Your instructions —
Filter the entries down to the lines holding "well", then copy those lines.

** Records shown follows **

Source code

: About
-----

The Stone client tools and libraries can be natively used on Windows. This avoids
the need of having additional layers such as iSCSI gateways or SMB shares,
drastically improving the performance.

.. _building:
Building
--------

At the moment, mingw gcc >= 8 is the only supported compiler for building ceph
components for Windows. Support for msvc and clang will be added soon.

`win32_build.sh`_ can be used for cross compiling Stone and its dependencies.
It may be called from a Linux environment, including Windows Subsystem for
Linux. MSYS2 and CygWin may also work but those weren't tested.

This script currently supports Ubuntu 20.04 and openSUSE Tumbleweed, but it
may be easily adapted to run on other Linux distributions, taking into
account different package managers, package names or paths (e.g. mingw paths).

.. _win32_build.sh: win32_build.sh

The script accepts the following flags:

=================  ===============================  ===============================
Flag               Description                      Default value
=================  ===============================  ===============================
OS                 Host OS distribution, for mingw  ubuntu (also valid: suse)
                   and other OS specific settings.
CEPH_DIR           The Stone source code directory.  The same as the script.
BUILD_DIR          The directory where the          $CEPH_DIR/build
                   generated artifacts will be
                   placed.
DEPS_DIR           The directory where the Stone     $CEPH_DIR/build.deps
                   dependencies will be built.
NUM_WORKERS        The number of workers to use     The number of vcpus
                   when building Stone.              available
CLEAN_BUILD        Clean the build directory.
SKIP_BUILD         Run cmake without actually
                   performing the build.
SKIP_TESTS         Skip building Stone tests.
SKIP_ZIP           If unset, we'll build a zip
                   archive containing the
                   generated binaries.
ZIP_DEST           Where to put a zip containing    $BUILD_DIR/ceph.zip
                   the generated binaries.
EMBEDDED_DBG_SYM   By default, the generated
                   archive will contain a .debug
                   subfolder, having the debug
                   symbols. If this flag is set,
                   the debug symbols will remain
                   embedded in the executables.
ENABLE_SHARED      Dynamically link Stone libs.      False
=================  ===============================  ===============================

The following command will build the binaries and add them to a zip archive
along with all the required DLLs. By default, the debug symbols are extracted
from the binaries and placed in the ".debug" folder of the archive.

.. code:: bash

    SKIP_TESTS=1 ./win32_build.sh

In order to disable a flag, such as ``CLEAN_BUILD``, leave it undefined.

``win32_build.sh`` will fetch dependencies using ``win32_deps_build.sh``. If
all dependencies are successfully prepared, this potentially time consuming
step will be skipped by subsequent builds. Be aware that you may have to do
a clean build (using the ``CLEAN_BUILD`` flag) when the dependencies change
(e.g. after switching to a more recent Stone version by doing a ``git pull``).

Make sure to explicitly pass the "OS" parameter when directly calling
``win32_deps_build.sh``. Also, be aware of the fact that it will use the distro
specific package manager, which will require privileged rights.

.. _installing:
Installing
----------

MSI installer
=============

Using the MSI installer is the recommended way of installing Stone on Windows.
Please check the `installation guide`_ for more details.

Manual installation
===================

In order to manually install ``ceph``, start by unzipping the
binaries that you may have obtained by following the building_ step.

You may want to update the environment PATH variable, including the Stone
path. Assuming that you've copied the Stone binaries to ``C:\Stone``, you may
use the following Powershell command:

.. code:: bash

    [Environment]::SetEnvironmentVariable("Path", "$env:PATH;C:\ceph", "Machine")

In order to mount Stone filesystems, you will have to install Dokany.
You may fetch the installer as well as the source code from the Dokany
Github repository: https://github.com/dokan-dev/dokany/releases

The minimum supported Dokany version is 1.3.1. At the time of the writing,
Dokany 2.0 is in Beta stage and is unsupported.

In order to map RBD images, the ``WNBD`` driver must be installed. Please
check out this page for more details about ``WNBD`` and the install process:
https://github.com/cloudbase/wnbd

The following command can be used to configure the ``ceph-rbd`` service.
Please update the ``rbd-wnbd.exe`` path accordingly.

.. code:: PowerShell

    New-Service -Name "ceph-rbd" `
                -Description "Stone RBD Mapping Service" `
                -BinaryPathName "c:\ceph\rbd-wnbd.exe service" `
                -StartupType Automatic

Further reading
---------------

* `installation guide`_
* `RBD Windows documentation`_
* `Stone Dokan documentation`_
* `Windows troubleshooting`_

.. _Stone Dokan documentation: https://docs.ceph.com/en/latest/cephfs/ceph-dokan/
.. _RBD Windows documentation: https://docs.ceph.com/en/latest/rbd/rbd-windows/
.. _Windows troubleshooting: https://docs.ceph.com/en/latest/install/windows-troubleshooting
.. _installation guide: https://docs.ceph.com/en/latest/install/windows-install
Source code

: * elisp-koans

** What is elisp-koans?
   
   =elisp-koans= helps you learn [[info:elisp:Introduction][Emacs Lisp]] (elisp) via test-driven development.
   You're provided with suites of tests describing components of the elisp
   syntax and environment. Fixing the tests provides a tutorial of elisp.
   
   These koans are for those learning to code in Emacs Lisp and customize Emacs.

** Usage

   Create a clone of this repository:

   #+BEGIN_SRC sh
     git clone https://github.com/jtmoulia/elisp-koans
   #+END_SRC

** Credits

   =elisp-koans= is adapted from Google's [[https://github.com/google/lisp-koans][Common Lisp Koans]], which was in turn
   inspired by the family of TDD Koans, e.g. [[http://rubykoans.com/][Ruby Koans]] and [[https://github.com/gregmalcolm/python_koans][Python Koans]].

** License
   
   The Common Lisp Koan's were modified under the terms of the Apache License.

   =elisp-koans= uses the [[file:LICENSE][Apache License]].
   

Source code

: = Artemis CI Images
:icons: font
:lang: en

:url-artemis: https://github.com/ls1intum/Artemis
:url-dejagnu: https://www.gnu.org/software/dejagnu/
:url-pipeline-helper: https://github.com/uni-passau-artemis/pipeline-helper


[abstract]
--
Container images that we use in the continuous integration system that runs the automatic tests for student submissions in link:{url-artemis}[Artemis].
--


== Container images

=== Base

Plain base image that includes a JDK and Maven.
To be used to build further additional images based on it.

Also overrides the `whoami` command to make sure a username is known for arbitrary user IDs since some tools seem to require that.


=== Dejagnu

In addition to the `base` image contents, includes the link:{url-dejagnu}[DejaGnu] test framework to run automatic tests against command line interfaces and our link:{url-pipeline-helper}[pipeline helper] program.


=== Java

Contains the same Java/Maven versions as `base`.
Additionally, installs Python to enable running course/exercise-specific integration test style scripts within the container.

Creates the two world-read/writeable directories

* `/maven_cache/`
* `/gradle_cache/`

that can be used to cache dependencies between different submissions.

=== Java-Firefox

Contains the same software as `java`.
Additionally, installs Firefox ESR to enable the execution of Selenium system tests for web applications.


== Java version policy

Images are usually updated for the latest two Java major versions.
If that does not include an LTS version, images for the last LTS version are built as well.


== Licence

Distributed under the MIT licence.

** End of Records shown **

Your response —
You may fetch the installer as well as the source code from the Dokany
If that does not include an LTS version, images for the last LTS version are built as well.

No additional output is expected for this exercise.